Non era un virus. Era carta stampata.

Avevano tappezzato Sulmona.

Dai portici di Corso Ovidio fino ai muri scrostati della stazione, non c'era un palo della luce o una vetrina che fosse salva.

Un foglio A4, sfondo nero, e quella X rossa, gigante, che sembrava un taglio di rasoio sulla carta.

«X FACTOR 2025 – Casting aperti. La tua voce cerca una casa?»

Ogni volta che ne vedevo uno, sentivo lo stomaco contrarsi come quando sbagli un accordo in barrè e ti partono i legamenti della mano.

Erano sei mesi che quei volantini mi fissavano.

Erano sei mesi che Martina mi torturava.

Eravamo seduti al tavolino esterno del Gran Caffè, anche se faceva freddo e il vento che scendeva dal Morrone tagliava la faccia.

Lei stava bevendo una tisana che si era portata da casa in un thermos d'acciaio, perché diceva che il caffè del bar "ha un'acidità che corrode l'aura".

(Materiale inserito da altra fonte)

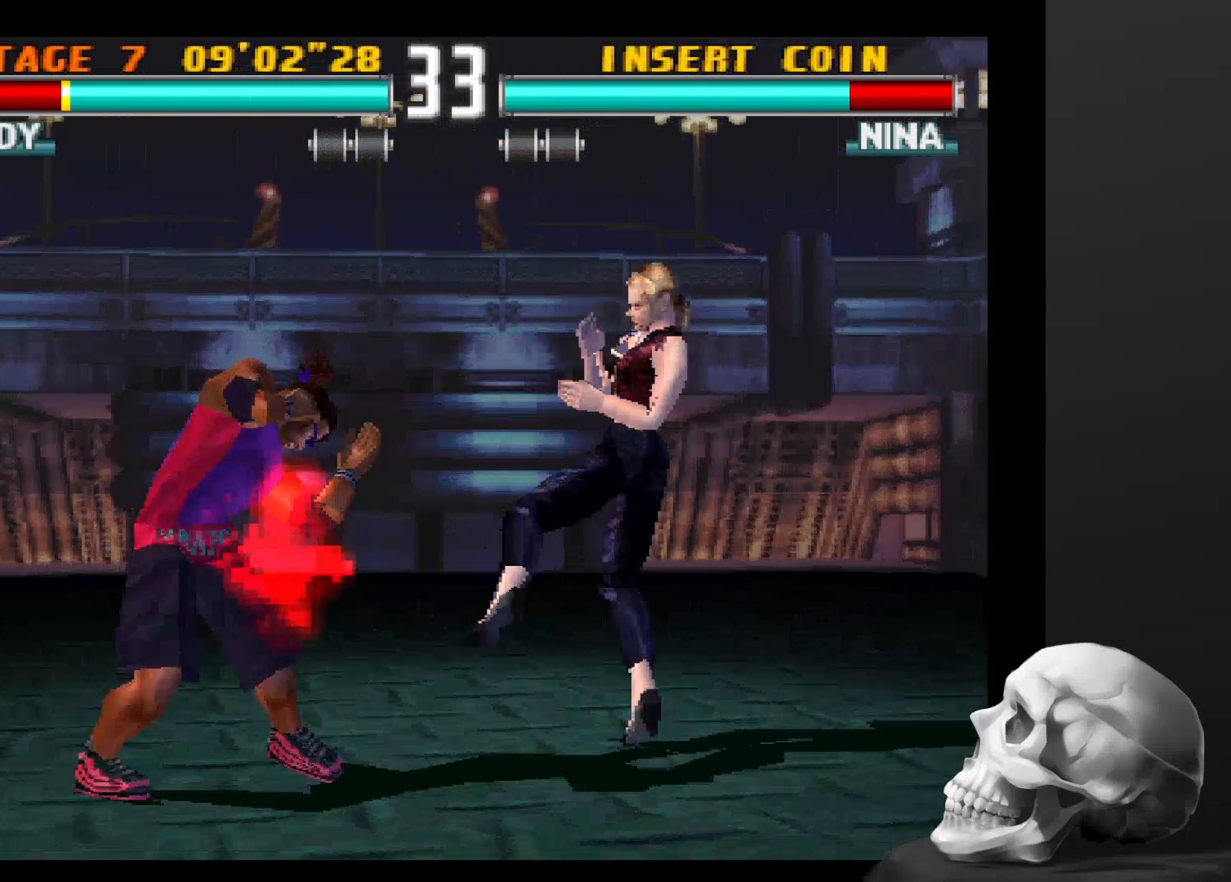
{"buttons": [], "left_stick": "center", "right_stick": "center", "events": []}
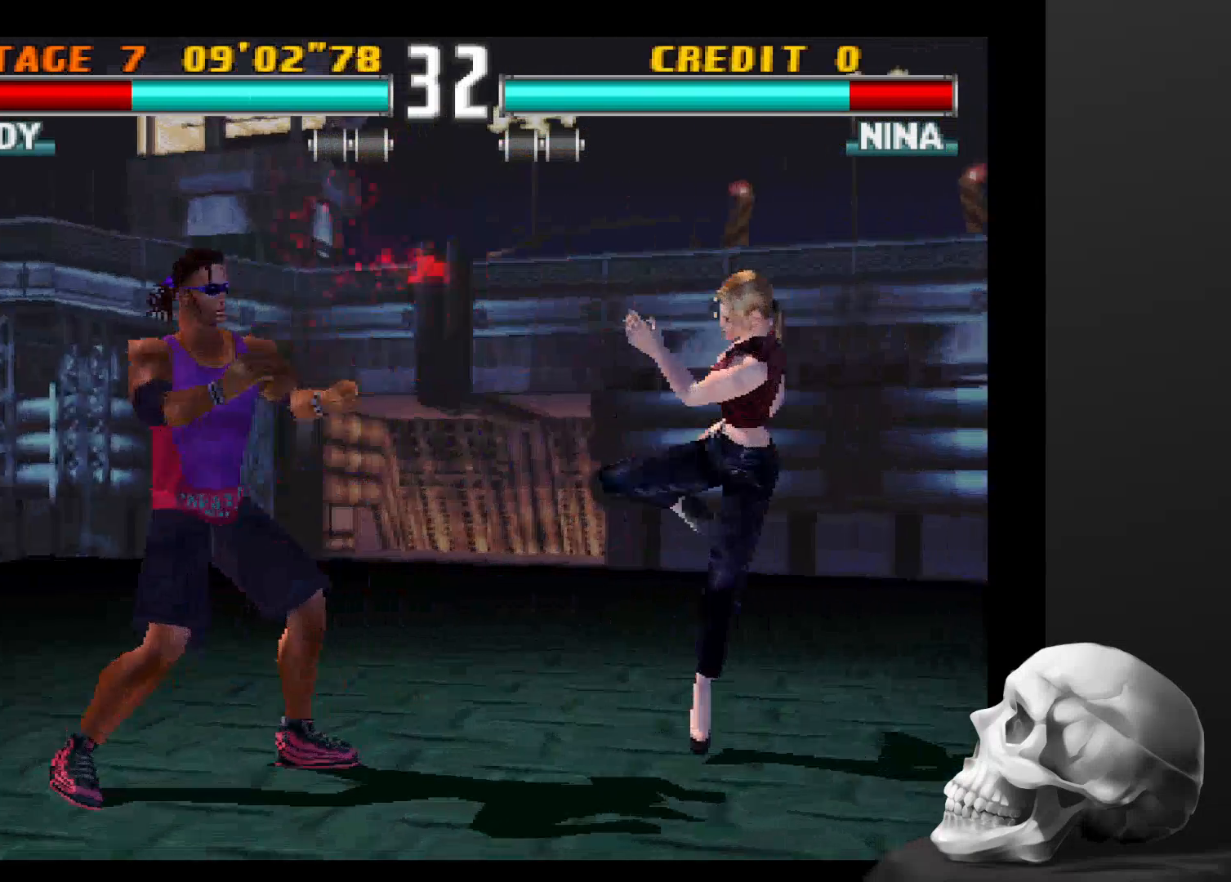
{"buttons": ["CIRCLE"], "left_stick": "center", "right_stick": "center", "events": [[500, "CIRCLE", "down"]]}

Io avevo davanti una cioccolata calda che non stavo bevendo.

Fissavo il lampione dall'altra parte della strada.

C'era un volantino proprio lì, attaccato con lo scotch marrone da pacchi. L'angolo era strappato, sventolava al vento come una bandiera di resa.

«Lo stai guardando di nuovo,» disse Martina.

Non era una domanda. Era un’accusa.

«Non sto guardando niente,» risposi, affondando il naso nella sciarpa.

«Bugiardo. Sento il tuo desiderio che frigge nell'aria. Puzza di occasione persa, Elia. È un odore terribile, tipo cavolo bollito.»

Sbuffai.

«È un talent, Marti. È televisione. È roba finta.»

«Tuo padre dice che è roba finta,» mi corresse lei, implacabile. «Tu dici quello che dice lui perché non hai le palle di dire quello che pensi tu.»

Mi girai verso di lei. Martina aveva quella luce negli occhi, quella specie di fanatismo calmo che mi faceva paura.

Erano sei mesi che andava avanti quella storia.

Da quando avevano annunciato le date di Milano, lei aveva iniziato la sua campagna militare.

Mi mandava link su WhatsApp alle tre di notte.

Mi lasciava post-it sul banco di scuola con scritto solo "Fallo".

Una volta la trovai che canticchiava Hallelujah sotto casa mia, stonata come una campana rotta, solo per provocarmi.

«Non posso andare a Milano,» dissi, abbassando la voce perché a Sulmona anche i sanpietrini hanno le orecchie.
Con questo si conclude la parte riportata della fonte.